Take the lines below between the one holding "M1450,841L1476,849L1468,876L1442,868Z" and the one holding "M1480,167L1553,0", inclusive, and copy them exactly. Add nothing.
BEGIN Listed entries
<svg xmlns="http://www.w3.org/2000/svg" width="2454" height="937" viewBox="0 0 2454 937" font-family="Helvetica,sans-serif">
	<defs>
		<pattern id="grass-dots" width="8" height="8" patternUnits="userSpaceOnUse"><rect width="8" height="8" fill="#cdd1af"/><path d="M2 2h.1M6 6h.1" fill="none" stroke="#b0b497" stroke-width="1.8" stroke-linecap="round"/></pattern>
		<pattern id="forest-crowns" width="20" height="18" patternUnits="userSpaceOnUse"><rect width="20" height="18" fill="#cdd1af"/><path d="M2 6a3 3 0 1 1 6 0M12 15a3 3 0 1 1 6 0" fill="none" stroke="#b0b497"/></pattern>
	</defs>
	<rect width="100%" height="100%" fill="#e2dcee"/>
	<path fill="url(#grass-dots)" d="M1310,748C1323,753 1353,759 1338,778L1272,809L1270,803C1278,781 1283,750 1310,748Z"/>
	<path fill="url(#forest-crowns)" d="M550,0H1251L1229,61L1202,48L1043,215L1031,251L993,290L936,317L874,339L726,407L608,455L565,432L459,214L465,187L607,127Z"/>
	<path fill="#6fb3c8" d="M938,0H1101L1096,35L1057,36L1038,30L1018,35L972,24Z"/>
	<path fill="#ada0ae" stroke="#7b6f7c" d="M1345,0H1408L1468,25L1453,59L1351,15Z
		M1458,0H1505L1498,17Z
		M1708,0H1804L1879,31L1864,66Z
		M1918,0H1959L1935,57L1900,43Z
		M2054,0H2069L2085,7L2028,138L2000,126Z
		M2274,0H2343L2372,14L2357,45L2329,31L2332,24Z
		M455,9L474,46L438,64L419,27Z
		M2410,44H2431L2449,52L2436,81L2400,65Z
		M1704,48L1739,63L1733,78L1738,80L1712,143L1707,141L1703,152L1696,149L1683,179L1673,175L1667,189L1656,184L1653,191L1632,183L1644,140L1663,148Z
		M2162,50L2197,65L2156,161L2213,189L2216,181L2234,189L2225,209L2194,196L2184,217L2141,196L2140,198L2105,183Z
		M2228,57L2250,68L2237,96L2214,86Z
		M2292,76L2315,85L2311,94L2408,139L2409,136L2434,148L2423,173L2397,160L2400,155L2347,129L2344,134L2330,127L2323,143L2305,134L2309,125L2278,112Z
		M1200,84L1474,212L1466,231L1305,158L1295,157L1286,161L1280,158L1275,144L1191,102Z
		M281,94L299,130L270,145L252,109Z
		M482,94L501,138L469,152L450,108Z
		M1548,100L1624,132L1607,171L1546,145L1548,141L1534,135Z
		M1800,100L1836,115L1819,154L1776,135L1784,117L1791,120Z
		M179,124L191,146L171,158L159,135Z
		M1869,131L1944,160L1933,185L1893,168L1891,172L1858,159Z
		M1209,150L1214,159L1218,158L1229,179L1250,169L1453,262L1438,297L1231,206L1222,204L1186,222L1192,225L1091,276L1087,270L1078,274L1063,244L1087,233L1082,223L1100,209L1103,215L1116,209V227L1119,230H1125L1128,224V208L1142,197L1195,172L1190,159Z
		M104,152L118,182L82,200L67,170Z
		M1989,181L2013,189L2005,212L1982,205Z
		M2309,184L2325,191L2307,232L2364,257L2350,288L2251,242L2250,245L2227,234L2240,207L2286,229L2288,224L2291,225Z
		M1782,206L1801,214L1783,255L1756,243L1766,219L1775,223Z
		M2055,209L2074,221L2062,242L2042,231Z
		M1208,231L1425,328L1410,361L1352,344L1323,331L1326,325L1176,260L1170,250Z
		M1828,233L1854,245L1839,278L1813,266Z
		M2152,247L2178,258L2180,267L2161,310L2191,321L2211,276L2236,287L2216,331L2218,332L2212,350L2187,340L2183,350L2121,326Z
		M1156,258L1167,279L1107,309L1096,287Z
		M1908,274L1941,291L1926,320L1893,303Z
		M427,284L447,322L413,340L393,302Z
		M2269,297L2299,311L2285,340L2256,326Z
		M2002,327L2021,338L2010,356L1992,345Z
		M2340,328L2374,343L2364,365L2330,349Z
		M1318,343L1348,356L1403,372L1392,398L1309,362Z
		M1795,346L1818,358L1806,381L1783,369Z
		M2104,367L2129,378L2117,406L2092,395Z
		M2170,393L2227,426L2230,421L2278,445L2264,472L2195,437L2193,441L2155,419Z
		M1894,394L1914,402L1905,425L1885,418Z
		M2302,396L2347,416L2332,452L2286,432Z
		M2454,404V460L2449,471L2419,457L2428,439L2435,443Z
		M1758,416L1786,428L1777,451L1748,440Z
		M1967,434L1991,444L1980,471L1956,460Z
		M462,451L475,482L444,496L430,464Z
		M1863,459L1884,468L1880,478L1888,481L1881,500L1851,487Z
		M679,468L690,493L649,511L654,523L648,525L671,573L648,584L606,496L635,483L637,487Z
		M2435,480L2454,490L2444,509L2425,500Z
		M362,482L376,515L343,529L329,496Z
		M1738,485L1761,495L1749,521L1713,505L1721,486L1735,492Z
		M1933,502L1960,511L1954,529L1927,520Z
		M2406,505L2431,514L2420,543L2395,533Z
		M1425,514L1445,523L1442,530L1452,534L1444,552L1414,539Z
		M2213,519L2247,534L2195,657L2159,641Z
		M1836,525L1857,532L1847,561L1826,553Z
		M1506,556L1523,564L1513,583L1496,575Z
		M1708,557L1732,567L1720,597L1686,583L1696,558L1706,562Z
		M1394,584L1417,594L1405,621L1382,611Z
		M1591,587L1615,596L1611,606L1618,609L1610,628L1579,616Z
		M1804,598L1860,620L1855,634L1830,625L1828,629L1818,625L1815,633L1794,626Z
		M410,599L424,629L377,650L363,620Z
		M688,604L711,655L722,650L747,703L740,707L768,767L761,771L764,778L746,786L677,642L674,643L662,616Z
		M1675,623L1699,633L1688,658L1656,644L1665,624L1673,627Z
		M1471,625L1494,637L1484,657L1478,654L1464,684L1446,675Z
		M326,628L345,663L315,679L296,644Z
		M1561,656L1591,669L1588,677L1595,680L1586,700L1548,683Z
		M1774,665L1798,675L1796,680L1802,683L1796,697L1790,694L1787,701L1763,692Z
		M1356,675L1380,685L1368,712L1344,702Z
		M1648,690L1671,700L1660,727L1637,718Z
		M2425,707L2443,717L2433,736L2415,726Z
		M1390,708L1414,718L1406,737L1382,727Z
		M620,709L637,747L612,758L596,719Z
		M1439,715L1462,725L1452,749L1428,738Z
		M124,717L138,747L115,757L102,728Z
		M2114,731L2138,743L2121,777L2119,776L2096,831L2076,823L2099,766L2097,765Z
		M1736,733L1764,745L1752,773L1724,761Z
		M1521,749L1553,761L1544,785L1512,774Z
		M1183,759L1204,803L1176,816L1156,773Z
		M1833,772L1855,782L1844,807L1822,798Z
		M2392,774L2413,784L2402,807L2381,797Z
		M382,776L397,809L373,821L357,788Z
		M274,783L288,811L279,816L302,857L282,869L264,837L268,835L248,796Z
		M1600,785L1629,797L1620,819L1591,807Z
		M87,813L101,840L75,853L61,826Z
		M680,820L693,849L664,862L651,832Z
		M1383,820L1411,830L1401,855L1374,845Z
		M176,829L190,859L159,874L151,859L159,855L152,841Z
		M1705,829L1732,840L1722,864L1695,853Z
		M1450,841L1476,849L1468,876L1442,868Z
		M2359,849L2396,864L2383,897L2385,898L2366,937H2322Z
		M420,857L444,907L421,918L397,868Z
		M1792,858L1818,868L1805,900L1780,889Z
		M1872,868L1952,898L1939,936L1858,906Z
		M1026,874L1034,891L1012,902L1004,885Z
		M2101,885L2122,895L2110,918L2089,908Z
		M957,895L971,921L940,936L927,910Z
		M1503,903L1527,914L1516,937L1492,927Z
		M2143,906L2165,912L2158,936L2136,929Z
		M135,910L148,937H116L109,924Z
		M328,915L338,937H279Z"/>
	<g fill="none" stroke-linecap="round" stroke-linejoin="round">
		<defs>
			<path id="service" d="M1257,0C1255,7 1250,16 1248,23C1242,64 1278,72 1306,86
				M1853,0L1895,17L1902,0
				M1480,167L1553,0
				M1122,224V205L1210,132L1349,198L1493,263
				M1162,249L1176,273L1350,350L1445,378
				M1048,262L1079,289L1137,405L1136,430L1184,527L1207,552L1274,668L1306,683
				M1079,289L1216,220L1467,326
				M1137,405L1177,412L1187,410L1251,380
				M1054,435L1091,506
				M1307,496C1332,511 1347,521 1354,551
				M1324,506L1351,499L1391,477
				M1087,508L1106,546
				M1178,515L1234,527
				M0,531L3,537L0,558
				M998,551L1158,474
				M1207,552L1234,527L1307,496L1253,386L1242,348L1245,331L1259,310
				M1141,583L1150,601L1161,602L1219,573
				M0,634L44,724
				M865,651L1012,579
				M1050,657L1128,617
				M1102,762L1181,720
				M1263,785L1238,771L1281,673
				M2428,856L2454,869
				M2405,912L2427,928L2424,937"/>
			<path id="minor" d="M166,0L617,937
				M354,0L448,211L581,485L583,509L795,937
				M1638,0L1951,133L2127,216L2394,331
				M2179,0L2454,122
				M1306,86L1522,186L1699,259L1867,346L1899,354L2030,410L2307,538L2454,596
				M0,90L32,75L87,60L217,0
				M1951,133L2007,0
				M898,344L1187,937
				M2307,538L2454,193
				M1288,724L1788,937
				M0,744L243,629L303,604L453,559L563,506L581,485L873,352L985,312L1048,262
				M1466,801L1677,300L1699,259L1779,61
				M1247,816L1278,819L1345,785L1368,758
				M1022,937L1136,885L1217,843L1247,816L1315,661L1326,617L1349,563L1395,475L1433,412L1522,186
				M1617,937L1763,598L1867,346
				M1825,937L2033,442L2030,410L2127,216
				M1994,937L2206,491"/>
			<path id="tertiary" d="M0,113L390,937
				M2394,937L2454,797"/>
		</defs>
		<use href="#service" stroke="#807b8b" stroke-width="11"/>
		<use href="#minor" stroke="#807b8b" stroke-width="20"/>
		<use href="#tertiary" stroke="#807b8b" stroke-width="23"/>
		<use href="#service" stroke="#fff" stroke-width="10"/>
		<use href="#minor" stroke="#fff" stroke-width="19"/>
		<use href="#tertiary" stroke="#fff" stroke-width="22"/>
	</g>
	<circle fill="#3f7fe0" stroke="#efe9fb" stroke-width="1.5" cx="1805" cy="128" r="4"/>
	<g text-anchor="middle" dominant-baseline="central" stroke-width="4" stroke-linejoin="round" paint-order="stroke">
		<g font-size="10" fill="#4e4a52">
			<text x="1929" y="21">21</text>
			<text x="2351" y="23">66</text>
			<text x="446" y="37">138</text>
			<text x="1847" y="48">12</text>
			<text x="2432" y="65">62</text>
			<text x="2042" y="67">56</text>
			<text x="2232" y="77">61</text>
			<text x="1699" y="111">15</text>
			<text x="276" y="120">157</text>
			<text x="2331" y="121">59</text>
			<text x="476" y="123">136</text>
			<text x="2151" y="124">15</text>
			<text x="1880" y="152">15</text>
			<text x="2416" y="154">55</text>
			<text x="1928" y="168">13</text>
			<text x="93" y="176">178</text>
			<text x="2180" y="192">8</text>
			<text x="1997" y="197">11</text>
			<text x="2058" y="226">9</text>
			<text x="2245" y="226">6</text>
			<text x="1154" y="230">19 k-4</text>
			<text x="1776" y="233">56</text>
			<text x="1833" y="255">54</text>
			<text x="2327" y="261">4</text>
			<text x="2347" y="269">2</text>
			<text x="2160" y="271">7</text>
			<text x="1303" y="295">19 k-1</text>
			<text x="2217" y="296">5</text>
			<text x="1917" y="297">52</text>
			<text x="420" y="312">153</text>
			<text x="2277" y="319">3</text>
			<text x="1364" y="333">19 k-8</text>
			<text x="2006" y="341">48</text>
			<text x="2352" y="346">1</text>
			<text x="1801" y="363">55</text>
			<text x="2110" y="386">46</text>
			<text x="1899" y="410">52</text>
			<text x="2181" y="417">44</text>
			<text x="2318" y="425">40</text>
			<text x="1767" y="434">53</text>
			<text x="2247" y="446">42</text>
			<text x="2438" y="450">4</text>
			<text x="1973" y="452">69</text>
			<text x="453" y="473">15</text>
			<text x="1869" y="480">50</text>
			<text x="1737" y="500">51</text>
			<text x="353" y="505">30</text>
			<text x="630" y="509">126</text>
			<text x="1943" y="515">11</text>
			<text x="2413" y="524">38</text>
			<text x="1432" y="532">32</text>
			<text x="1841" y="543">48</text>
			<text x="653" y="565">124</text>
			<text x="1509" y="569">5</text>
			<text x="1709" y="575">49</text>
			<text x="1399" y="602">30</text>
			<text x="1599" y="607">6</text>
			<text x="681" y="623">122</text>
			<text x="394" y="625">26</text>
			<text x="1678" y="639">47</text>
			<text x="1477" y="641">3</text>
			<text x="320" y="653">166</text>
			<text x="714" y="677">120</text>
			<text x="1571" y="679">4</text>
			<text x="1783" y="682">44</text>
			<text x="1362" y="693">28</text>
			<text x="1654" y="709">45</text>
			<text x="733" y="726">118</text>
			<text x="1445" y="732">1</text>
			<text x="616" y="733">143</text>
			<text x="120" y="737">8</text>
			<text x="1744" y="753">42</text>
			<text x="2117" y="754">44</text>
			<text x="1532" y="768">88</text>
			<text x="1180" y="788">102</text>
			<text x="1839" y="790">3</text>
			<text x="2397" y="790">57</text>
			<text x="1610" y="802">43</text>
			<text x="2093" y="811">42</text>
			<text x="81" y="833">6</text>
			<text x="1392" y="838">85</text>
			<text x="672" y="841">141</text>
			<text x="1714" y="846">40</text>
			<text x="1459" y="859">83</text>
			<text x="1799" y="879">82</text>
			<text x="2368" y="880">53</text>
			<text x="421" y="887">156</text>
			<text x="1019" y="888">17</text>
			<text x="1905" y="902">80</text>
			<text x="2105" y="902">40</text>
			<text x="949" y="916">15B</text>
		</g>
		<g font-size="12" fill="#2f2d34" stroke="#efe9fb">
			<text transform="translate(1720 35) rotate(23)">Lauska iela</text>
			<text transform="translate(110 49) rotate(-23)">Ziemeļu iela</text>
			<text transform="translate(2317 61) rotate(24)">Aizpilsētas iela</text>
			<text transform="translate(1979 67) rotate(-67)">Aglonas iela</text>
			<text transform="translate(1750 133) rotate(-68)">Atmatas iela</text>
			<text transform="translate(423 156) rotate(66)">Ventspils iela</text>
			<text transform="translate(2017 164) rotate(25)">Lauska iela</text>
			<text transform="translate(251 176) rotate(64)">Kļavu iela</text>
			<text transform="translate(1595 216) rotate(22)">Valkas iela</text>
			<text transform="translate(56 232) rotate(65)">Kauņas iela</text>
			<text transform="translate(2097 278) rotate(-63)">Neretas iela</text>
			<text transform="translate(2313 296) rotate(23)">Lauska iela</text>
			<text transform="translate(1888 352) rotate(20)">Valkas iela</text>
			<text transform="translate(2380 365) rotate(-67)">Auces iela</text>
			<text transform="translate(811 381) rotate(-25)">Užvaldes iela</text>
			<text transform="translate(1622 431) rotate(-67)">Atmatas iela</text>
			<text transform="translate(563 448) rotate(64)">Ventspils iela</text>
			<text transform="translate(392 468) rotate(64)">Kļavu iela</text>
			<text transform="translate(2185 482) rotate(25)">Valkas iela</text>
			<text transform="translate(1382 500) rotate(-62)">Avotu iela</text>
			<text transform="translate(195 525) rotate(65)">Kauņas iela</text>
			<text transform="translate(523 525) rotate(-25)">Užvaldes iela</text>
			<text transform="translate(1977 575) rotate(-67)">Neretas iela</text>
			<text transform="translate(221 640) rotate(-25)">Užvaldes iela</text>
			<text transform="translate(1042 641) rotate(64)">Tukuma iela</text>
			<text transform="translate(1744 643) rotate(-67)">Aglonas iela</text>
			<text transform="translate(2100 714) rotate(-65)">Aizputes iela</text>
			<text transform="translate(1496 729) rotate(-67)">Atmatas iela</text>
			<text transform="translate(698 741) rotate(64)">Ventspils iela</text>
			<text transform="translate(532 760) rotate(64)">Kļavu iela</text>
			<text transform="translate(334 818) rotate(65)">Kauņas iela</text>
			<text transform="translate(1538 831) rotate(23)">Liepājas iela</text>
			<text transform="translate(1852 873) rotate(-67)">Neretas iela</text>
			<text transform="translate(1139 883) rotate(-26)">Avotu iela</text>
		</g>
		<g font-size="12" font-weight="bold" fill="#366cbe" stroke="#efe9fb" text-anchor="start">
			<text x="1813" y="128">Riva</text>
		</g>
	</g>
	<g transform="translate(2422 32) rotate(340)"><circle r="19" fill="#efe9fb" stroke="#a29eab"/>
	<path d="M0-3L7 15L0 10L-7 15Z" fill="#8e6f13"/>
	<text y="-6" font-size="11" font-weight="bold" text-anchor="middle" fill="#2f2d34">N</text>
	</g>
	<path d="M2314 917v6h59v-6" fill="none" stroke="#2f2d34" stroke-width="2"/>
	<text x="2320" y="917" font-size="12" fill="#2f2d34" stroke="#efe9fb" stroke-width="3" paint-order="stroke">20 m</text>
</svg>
END Listed entries
▶ _Task result_
		M1450,841L1476,849L1468,876L1442,868Z
		M2359,849L2396,864L2383,897L2385,898L2366,937H2322Z
		M420,857L444,907L421,918L397,868Z
		M1792,858L1818,868L1805,900L1780,889Z
		M1872,868L1952,898L1939,936L1858,906Z
		M1026,874L1034,891L1012,902L1004,885Z
		M2101,885L2122,895L2110,918L2089,908Z
		M957,895L971,921L940,936L927,910Z
		M1503,903L1527,914L1516,937L1492,927Z
		M2143,906L2165,912L2158,936L2136,929Z
		M135,910L148,937H116L109,924Z
		M328,915L338,937H279Z"/>
	<g fill="none" stroke-linecap="round" stroke-linejoin="round">
		<defs>
			<path id="service" d="M1257,0C1255,7 1250,16 1248,23C1242,64 1278,72 1306,86
				M1853,0L1895,17L1902,0
				M1480,167L1553,0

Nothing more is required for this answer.